**What is expected**. Report each line of the material below where the word "down" can be found.

[Records to process Boundary: Start]

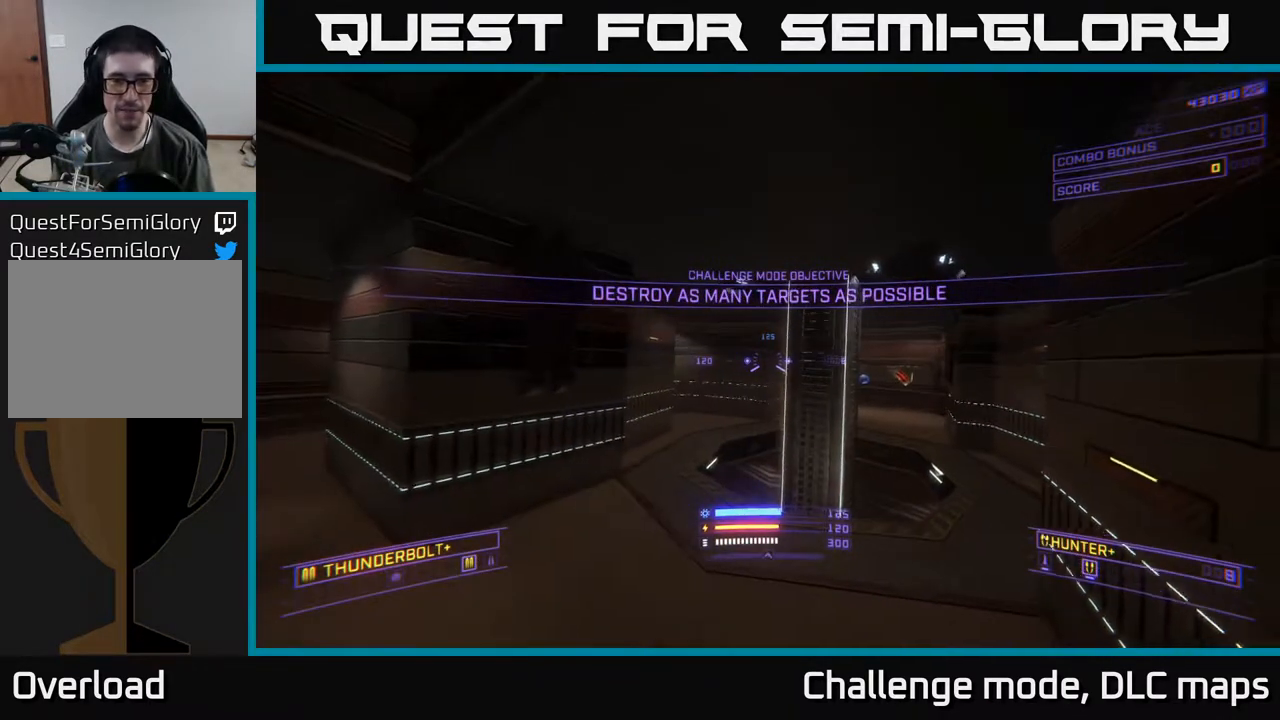
{"dt_ms": 500, "buttons": [], "left_stick": "center", "right_stick": "center", "events": [[33, "right_stick", "left"], [67, "left_stick", "right"], [150, "left_stick", "center"], [300, "right_stick", "center"]]}
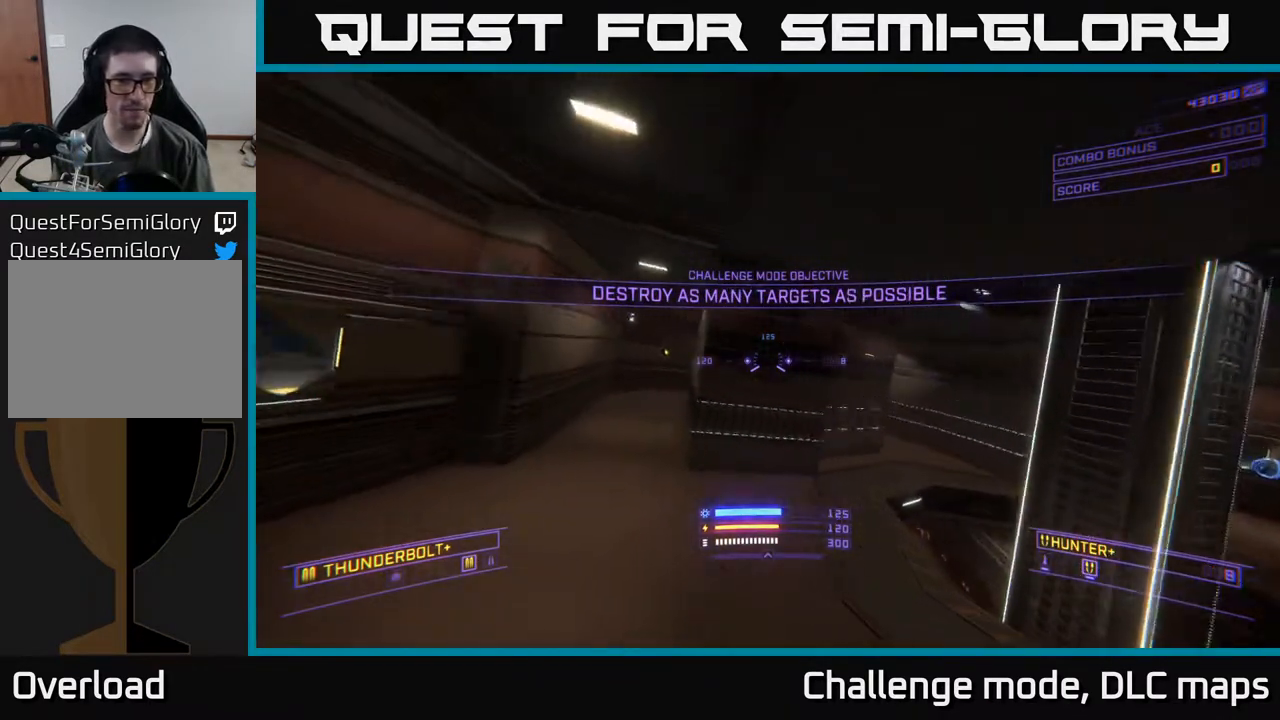
{"dt_ms": 500, "buttons": [], "left_stick": "up-right", "right_stick": "center", "events": [[33, "right_stick", "right"], [167, "left_stick", "left"], [300, "left_stick", "up-left"], [450, "left_stick", "up-right"], [467, "right_stick", "center"]]}
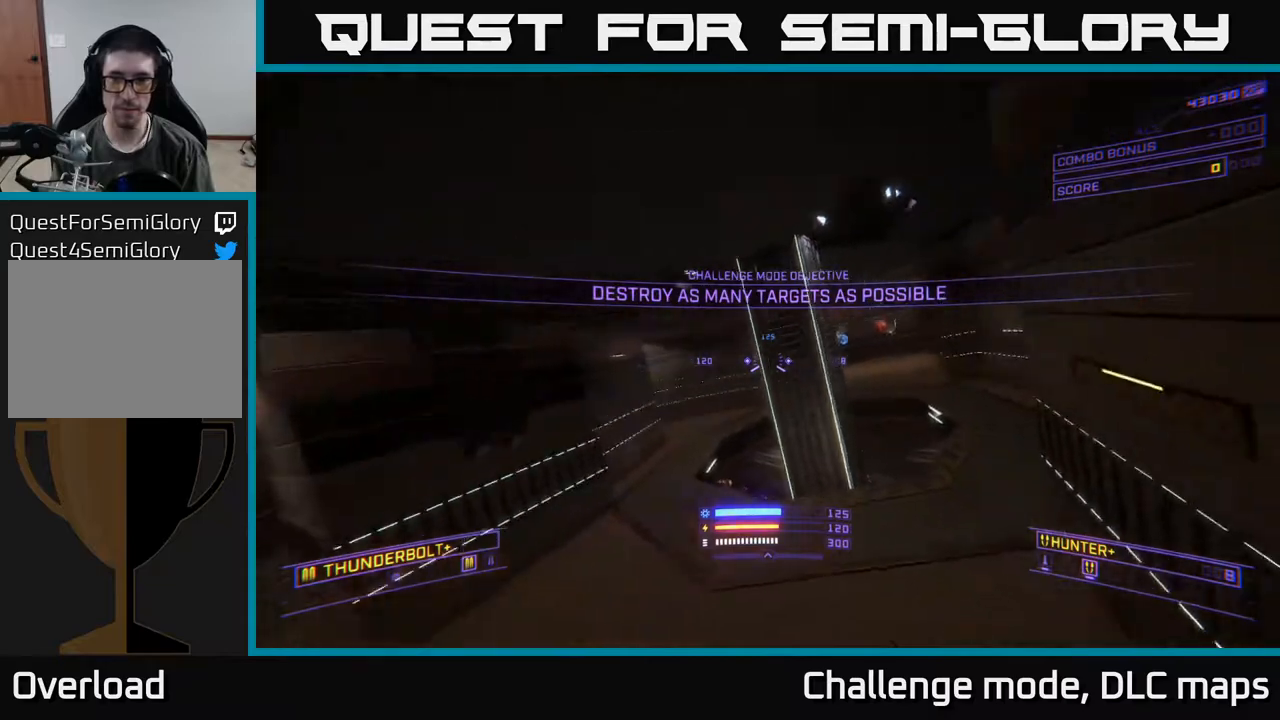
{"dt_ms": 500, "buttons": ["Y"], "left_stick": "center", "right_stick": "center", "events": [[117, "left_stick", "center"], [500, "Y", "down"]]}
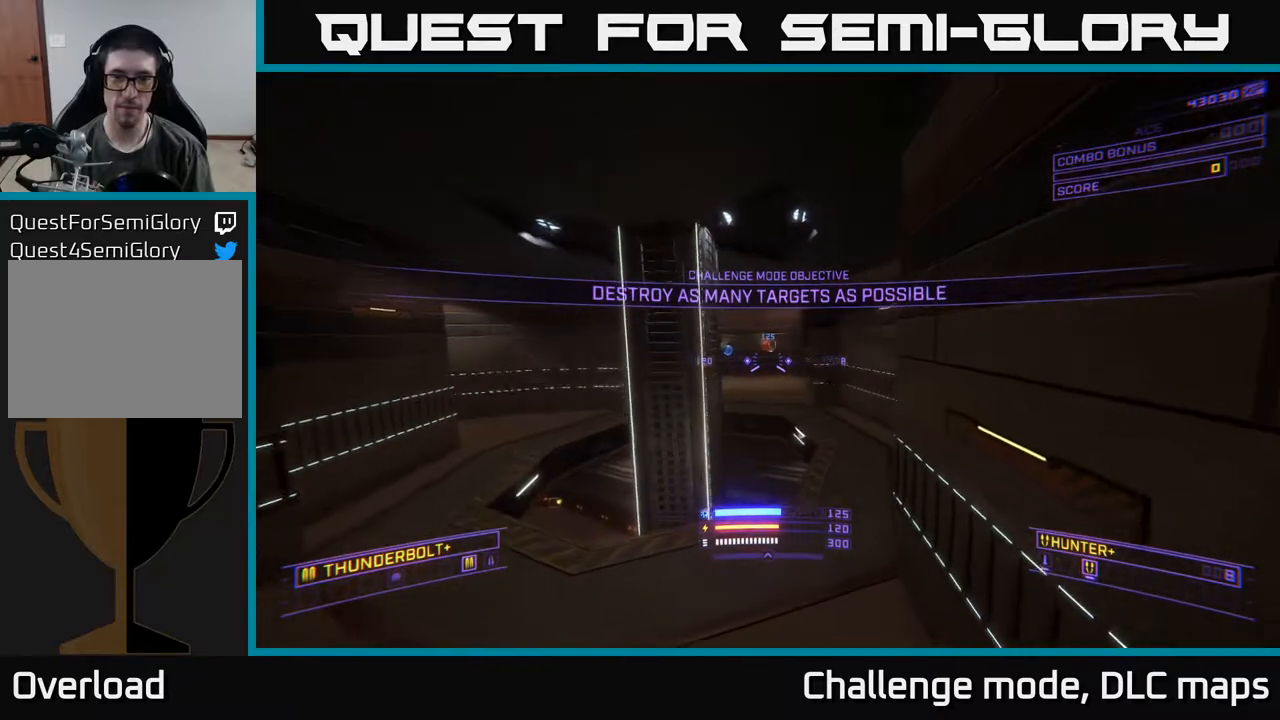
{"dt_ms": 500, "buttons": [], "left_stick": "up-right", "right_stick": "center", "events": [[67, "Y", "up"], [167, "left_stick", "up"], [417, "left_stick", "up-right"]]}
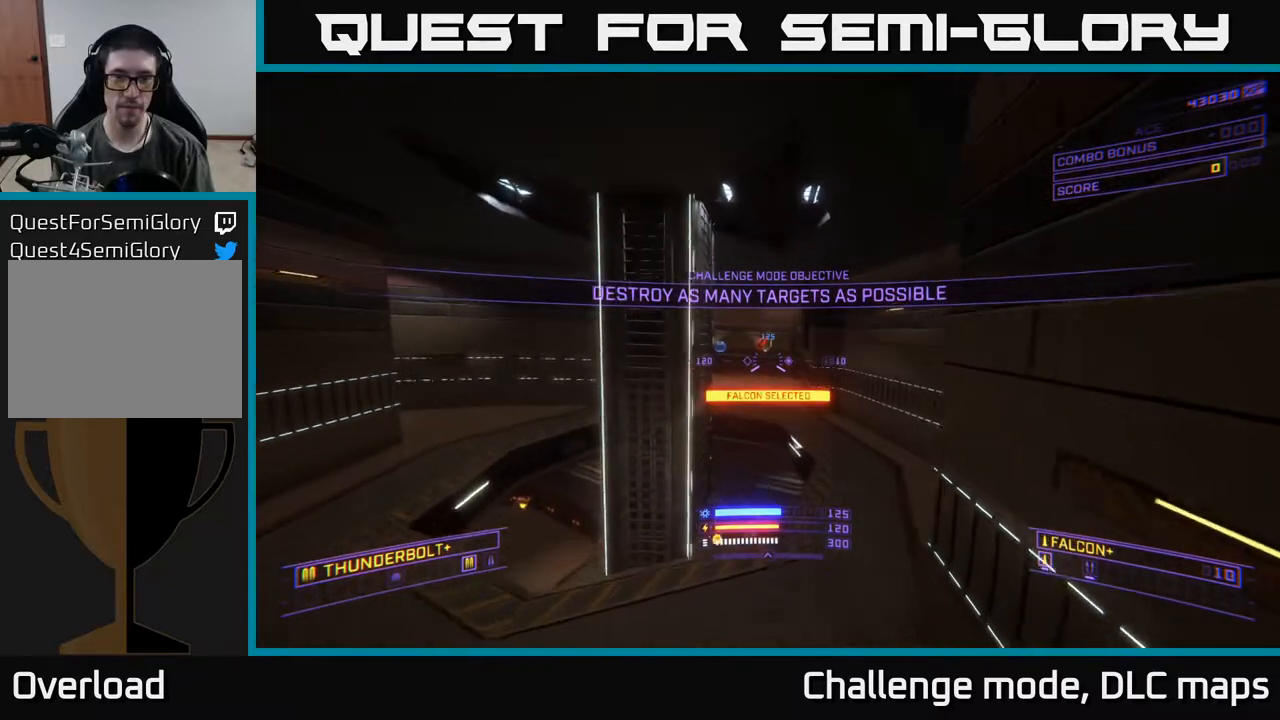
{"dt_ms": 500, "buttons": ["L1"], "left_stick": "up", "right_stick": "center", "events": [[100, "left_stick", "up"], [233, "L1", "down"], [283, "right_stick", "up-left"], [400, "right_stick", "center"]]}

[Records to process Boundary: End]

**Solution to this problem**.
{"dt_ms": 500, "buttons": ["Y"], "left_stick": "center", "right_stick": "center", "events": [[117, "left_stick", "center"], [500, "Y", "down"]]}
{"dt_ms": 500, "buttons": ["L1"], "left_stick": "up", "right_stick": "center", "events": [[100, "left_stick", "up"], [233, "L1", "down"], [283, "right_stick", "up-left"], [400, "right_stick", "center"]]}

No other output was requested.